October 1, 2023 at 4:41 am
Trying to deploy reports in visual studio 2022, reporting service login is asking for username and password whereas I did not specify any such thing upon installation and configuration of configuration manager. The report server is in native mode.
Please help
October 2, 2023 at 5:10 am
Thanks for posting your issue and hopefully someone will answer soon.
This is an automated bump to increase visibility of your question.
October 2, 2023 at 4:21 pm
Like most things in the tech-world - authentication is required AND something you would want set up. You don't want just any random person who can access your SSRS server to be able to modify the content, right? What if they decided to delete everything on you? If I remember right (been a while since I did a fresh install of SSRS), during install it asks you who you want to be admin and you can adjust this post install, and I am pretty sure the person doing the install by default is set up as an admin.
So, if you can browse to the SSRS website and get no login prompt, then it is using pass-thru authentication which means that the credentials you use to log into your computer is what your web browser is passing along and that is what you need to use from visual studio.
Now that being said, I never deploy reports from Visual Studio as I've never got it to "play nice". What I mean is whenever I have gone to deploy (note this is in VS2017 and older), it deploys the entire project, not just the one report I was working on. So if my project has 100's of reports, on the SSRS side, it will say I was the one who last modified ALL of the reports in the project.
Now, if you have 1 report per VS project, then deploying it gets a bit nicer as long as you don't care about multiple depth folders (again, a limitation of VS2017 and older... may not apply to 2022) as your report must be at most 1 folder deep in VS, but in SSRS it can be multiple folders deep. That being said, managing your source control repo will be a pain in the butt if you have 100's of reports and 1 VS project per report... My team's preference (and mine too) is to have 1 VS project per business unit for the reports.

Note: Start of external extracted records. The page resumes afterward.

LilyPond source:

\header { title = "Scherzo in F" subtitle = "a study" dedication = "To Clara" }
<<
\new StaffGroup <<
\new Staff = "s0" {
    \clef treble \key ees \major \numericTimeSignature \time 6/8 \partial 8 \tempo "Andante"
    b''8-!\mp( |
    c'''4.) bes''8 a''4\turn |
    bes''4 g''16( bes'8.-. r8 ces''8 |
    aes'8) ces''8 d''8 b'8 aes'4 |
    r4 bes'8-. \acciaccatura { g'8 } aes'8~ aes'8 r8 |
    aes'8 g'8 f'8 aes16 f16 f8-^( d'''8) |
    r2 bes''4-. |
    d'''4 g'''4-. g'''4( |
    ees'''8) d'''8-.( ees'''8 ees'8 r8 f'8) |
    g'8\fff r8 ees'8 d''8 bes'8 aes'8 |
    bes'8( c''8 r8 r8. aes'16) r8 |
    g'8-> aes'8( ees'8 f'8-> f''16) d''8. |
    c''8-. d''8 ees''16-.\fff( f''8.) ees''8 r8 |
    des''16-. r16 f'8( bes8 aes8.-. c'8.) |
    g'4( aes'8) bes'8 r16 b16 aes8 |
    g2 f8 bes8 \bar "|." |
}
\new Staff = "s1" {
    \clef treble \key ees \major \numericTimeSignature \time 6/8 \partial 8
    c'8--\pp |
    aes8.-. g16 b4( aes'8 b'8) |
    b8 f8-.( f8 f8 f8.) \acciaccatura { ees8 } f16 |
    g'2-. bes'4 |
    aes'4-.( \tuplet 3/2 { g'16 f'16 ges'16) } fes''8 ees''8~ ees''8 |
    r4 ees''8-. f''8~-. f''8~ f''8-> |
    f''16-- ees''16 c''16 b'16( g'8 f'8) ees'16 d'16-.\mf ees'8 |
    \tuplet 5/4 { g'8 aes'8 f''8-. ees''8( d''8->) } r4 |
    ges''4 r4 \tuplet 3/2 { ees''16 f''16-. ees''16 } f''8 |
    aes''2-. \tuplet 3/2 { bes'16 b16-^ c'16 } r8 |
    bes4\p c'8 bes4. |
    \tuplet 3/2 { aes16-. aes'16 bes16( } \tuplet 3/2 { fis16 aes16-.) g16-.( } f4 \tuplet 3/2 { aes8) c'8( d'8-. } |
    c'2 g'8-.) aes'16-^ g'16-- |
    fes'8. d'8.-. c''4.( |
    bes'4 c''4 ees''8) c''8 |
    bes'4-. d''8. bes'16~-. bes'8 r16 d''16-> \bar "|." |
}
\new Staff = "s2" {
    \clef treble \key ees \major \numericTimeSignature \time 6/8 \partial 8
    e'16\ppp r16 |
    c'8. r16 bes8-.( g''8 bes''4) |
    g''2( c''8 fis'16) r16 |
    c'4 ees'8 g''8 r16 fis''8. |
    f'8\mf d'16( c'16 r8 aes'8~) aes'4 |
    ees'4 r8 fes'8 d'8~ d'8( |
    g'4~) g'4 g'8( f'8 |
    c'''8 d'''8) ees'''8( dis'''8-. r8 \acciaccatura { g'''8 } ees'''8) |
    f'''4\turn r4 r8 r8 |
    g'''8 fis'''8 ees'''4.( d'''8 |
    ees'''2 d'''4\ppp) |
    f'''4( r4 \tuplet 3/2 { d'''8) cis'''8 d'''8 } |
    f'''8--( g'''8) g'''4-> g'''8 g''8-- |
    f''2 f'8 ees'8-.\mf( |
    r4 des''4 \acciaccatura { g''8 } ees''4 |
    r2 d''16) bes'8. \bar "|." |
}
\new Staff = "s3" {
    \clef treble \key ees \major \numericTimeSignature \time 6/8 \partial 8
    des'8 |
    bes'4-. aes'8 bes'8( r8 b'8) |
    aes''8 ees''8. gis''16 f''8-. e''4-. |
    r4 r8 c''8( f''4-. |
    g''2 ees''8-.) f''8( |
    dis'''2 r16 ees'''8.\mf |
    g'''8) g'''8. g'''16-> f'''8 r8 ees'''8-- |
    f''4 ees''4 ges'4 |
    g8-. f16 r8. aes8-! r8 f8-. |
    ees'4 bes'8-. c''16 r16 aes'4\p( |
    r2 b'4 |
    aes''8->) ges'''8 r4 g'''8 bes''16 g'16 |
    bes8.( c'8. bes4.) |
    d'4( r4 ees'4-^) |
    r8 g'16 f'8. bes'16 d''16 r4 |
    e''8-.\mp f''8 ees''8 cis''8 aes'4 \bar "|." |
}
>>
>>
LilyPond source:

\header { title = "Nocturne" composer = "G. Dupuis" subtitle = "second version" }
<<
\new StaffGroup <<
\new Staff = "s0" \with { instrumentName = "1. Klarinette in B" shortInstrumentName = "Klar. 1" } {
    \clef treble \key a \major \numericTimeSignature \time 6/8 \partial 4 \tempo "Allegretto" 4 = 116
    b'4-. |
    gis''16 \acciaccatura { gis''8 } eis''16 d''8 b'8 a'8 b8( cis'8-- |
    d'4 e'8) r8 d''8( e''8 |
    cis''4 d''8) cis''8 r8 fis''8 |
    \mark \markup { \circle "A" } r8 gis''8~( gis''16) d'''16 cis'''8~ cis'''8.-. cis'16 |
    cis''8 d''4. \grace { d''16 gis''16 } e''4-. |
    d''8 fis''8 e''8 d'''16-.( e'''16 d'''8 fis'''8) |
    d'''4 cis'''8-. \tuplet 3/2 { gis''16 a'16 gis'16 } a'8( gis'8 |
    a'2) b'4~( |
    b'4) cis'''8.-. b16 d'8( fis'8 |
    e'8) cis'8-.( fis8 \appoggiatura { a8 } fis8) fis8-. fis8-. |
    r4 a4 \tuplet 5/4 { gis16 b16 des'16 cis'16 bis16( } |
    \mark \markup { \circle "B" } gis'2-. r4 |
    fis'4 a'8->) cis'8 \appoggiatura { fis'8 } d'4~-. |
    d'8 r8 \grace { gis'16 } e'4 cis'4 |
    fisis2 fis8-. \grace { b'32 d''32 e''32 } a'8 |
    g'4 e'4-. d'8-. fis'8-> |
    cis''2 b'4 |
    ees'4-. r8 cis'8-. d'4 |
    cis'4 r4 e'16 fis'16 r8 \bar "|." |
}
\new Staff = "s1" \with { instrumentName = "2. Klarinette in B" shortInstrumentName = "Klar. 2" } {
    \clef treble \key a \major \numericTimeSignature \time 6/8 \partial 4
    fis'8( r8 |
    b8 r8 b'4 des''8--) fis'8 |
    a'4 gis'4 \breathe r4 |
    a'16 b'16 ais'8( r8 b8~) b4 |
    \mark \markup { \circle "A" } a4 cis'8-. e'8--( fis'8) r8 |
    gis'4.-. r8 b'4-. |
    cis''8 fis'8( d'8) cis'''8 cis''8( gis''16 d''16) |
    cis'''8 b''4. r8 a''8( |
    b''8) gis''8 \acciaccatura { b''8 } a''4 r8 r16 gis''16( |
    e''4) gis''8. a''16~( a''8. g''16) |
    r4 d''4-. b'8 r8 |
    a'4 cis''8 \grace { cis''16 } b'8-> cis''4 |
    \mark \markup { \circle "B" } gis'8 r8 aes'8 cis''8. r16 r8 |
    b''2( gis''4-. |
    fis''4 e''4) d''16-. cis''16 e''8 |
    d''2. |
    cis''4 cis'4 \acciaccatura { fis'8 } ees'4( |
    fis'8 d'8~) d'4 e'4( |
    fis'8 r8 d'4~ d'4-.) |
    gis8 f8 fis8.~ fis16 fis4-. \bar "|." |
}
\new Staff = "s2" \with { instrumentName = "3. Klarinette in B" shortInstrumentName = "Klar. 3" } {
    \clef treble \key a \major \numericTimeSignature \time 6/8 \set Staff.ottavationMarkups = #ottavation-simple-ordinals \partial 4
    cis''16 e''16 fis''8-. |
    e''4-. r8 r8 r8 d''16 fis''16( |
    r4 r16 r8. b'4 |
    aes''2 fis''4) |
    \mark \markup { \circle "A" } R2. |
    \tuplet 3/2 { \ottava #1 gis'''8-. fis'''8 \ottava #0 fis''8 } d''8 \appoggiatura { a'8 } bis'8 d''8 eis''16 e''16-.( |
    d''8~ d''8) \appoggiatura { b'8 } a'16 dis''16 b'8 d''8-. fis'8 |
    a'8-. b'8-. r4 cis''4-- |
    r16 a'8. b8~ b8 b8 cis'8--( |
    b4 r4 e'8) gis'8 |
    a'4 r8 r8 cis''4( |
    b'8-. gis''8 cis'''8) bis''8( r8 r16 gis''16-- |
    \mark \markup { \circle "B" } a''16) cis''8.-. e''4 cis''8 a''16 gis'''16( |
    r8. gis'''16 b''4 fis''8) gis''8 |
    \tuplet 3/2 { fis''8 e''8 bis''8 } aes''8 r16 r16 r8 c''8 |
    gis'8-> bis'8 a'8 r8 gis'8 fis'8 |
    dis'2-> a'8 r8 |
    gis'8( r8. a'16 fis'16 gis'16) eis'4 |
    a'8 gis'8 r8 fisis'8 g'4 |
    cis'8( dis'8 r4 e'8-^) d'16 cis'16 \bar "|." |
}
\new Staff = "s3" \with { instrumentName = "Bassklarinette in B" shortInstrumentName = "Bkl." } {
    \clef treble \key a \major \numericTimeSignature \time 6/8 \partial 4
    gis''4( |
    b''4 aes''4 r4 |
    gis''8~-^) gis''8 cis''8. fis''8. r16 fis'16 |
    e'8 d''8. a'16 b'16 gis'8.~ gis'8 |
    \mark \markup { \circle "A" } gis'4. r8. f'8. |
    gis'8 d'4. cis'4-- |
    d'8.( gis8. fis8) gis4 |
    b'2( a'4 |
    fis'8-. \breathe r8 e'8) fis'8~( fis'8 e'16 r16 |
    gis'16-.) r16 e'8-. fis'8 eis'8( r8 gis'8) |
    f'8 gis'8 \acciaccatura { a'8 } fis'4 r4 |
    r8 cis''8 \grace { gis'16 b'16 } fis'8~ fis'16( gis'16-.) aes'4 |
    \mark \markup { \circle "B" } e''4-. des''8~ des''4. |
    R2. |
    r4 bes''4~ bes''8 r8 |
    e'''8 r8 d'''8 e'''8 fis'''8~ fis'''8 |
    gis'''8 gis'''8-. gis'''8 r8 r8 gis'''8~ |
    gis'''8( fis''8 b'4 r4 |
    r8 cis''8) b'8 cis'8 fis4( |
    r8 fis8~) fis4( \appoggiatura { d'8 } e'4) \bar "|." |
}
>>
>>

This may result in some projects with 100's of reports and others with only 2, but it makes managing the projects a lot easier.
So, my approach for releasing reports is to do it from the web interface as it solves all of the above problems - the report goes into the folder I want it to and I am not accidentally updating reports I didn't mean to.
The above is all just my opinion on what you should do.
As with all advice you find on a random internet forum - you shouldn't blindly follow it. Always test on a test server to see if there is negative side effects before making changes to live!
I recommend you NEVER run "random code" you found online on any system you care about UNLESS you understand and can verify the code OR you don't care if the code trashes your system.